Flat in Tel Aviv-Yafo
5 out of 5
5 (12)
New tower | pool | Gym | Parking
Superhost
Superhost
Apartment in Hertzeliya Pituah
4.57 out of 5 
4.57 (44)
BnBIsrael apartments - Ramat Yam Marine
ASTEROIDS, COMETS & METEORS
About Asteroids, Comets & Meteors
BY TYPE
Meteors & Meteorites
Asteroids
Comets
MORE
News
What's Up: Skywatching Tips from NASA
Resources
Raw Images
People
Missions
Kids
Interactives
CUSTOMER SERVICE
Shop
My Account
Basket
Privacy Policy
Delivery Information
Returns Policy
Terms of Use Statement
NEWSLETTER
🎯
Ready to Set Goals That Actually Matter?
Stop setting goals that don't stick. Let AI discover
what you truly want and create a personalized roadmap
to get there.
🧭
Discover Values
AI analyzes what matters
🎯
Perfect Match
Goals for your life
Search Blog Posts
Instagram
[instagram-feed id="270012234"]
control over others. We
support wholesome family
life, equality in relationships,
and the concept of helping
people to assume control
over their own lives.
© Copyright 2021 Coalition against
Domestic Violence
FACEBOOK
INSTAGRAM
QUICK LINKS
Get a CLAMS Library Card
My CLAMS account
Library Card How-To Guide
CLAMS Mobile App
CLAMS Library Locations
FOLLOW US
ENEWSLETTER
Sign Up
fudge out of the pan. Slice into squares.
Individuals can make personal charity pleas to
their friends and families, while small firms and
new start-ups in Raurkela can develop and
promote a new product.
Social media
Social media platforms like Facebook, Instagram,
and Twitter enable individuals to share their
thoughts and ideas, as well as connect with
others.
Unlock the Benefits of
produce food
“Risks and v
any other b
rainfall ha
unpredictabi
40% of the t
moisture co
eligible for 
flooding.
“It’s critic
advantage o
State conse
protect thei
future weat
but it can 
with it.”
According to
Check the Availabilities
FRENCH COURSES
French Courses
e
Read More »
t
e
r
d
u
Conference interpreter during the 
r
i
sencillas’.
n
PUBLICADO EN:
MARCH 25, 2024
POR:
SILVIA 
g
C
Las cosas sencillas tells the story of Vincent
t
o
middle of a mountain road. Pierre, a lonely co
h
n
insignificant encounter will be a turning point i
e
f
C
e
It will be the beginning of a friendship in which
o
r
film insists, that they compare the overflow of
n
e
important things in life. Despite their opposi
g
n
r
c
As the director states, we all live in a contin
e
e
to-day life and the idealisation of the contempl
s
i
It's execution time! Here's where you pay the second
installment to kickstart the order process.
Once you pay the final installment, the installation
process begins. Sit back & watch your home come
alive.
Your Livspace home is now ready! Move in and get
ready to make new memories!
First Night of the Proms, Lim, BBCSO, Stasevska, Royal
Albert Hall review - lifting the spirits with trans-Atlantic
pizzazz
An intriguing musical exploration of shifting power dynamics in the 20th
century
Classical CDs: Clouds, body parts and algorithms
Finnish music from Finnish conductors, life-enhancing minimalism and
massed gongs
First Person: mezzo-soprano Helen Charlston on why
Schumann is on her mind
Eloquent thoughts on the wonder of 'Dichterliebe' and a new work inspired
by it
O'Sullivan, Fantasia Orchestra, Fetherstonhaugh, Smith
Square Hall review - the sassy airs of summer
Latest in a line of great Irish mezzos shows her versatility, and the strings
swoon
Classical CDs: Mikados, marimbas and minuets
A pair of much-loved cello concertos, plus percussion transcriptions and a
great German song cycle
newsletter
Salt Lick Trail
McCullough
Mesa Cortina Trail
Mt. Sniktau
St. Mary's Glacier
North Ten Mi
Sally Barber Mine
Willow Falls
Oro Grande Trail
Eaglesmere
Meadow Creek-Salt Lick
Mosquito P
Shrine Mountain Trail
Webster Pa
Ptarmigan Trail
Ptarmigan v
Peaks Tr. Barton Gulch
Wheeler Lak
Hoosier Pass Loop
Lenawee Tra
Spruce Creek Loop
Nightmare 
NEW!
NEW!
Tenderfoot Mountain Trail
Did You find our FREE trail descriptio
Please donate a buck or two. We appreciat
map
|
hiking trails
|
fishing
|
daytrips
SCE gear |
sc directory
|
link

§

- Task prompt: Copy each line above where the string "life" occurs.

- Response to this task:
Goals for your life
life, equality in relationships,
important things in life. Despite their opposi
to-day life and the idealisation of the contempl
Finnish music from Finnish conductors, life-enhancing minimalism and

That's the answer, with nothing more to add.